Due donne americane sposate partecipano a una manifestazione a favore dei matrimoni gay in America (foto AP)

La strana giurisprudenza dell'adozione gay all'italiana

Nicoletta Tiliacos

La notizia è che il Tribunale dei minorenni di Roma avrebbe autorizzato la prima adozione di una bambina per una coppia di donne conviventi da una decina d’anni. Non è esattamente così.

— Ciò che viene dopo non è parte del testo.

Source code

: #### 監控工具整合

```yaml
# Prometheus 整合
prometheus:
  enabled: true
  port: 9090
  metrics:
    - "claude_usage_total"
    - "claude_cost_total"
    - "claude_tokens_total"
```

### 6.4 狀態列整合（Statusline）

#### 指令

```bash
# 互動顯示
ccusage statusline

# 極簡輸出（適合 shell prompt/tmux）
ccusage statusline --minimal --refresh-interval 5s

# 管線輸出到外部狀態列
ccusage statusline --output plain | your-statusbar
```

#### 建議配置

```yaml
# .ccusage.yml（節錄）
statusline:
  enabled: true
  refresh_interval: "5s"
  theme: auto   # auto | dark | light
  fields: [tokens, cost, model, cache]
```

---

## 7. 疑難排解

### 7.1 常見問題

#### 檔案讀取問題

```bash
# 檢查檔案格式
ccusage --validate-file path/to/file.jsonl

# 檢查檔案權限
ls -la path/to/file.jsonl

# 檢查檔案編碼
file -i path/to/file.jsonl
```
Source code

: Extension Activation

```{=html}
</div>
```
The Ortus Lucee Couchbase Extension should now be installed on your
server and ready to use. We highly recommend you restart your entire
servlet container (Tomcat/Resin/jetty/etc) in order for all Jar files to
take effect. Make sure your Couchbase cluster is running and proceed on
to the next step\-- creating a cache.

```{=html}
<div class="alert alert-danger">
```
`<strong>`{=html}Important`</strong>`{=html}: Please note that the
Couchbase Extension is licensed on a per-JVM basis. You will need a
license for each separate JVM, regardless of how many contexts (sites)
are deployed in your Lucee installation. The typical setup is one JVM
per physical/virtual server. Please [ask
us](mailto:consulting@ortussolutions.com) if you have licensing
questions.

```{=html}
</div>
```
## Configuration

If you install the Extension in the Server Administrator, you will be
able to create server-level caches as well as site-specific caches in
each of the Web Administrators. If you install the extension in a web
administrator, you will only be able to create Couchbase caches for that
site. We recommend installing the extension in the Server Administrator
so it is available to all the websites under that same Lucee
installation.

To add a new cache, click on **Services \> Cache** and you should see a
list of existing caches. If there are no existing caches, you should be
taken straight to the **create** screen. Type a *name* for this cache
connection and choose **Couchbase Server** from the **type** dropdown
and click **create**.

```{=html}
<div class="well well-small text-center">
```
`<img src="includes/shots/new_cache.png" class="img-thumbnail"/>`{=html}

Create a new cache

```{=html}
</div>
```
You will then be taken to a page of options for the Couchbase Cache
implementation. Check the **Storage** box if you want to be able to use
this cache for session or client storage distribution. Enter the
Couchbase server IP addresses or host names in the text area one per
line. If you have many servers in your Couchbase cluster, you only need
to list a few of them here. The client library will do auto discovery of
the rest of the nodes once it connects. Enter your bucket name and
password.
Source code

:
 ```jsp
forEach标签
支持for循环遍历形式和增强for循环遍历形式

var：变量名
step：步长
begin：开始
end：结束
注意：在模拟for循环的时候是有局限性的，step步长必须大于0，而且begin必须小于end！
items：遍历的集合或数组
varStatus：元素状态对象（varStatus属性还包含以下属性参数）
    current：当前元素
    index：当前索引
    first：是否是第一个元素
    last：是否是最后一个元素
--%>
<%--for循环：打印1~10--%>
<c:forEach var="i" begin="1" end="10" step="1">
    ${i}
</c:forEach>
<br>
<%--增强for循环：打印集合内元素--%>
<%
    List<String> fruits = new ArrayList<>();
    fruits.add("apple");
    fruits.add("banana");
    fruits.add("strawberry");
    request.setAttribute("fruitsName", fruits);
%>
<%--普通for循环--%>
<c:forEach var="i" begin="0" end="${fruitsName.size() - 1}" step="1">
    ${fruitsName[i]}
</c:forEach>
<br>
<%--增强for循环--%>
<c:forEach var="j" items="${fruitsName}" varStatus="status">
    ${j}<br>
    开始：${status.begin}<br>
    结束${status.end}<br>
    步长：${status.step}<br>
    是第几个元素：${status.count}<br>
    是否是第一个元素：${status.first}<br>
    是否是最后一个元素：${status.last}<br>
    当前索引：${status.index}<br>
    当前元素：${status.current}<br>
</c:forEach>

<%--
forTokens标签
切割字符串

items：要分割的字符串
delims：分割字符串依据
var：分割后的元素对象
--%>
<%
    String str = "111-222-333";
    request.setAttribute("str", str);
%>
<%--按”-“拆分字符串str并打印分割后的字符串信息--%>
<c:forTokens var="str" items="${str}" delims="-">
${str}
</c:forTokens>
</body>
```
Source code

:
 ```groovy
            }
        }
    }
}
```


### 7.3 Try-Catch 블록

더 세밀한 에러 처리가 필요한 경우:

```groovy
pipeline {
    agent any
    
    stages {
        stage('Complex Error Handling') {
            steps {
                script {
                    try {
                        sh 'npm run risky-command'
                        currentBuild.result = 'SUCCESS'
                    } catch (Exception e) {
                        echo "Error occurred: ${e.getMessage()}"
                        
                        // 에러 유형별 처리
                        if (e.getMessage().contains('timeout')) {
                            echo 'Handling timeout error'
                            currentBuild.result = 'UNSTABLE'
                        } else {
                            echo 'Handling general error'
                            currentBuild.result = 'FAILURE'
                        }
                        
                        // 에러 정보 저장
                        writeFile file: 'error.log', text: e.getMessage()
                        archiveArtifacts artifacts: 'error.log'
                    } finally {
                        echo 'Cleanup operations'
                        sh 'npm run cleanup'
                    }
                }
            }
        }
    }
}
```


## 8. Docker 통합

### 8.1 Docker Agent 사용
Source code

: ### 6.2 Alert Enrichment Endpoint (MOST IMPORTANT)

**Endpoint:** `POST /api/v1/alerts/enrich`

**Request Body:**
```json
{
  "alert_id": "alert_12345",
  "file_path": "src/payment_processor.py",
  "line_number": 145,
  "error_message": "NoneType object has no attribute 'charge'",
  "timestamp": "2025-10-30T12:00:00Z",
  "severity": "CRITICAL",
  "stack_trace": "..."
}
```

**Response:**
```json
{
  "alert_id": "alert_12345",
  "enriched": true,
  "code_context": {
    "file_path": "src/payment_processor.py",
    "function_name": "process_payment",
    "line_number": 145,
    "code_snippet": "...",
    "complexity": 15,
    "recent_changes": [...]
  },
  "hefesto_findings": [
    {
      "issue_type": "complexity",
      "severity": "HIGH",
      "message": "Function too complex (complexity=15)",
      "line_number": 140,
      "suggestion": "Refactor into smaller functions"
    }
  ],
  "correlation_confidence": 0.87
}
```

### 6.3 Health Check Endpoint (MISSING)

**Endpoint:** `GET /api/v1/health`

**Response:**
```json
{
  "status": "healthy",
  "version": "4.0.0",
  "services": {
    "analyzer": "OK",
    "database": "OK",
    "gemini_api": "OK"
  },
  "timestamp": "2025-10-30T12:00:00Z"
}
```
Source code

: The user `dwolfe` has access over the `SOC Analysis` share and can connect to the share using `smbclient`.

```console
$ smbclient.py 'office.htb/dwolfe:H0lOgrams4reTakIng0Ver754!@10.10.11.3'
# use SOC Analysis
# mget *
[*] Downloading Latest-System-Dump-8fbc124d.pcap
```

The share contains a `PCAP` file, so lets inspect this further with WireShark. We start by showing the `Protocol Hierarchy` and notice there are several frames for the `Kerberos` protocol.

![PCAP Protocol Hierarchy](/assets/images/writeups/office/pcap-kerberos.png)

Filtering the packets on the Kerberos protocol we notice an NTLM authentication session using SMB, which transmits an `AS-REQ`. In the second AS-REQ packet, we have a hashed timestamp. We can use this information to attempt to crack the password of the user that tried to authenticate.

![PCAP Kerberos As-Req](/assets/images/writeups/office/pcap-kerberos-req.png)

La notizia è che il Tribunale dei minorenni di Roma avrebbe autorizzato la prima adozione di una bambina per una coppia di donne conviventi da una decina d’anni. Non è esattamente così. La procedura di adozione riguarda in realtà una sola delle due donne, perché l’altra è già la madre effettiva e legale della bambina, avuta – dicono le interessate – con inseminazione eterologa effettuata all’estero. Il problema era dunque far riconoscere alla convivente che con la piccola non ha alcun legame biologico – ma che, come si dice, ha “partecipato al progetto genitoriale”  – lo stesso ruolo della madre e gli identici diritti-doveri stabiliti dalla legge. Stando alle dichiarazioni della loro avvocatessa, ci sarebbero riuscite: il Tribunale ha accolto il ricorso della coppia sulla base della legge relativa all’adozione, laddove, ha dichiarato la legale, essa è contemplata “nel superiore e preminente interesse del minore a mantenere anche formalmente con l’adulto, in questo caso genitore ‘sociale’, quel rapporto affettivo e di convivenza già positivamente consolidatosi nel tempo”.

 

Se fosse così, sarebbe sul serio una prima assoluta in quanto a giurisprudenza creativa. Non si capisce sulla base di quale legge il Tribunale abbia potuto pronunciarsi in quel senso. Non certo in base a quella vigente in Italia in tema di adozioni: l’articolo che regola la materia, e dal quale tutti gli altri discendono, è inequivocabile: “L’adozione è consentita a coniugi uniti in matrimonio da almeno tre anni”. E siccome si dà il caso che per la Costituzione a poter essere uniti in matrimonio, in Italia, sono ancora soltanto persone di diverso sesso, non esiste il presupposto giuridico perché una coppia di donne conviventi (o meglio, la donna convivente della vera madre) possa accedere all’adozione. Per capire di che si tratta, pensiamo solo che se al posto di quella donna ci fosse un uomo convivente, l’adozione non sarebbe possibile.

 

Non si tratta nemmeno dell’affido (procedura diversa dall’adozione, tanto che può riguardare anche una persona singola), che pure ha interessato una coppia di uomini, lo scorso anno.  In quel caso, una bambina di tre anni in condizioni famigliari complesse, che conosceva bene e già chiamava zii i due uomini, suoi vicini di casa, è stata data in affido temporaneo di tre anni alla coppia dal Tribunale di Bologna.  La bambina di cui si sta parlando in queste ore, invece, non è né stata dichiarata adottabile – e come potrebbe, visto che una madre ce l’ha? – e neanche, a maggior ragione, candidata all’affido. La verità è che in Italia non esiste nessuna legge che autorizzi l’adozione da parte di persone dello stesso sesso, ma per certi giudici, che vogliono sostituirsi al Parlamento e alla volontà popolare, la cosa è evidentemente irrilevante.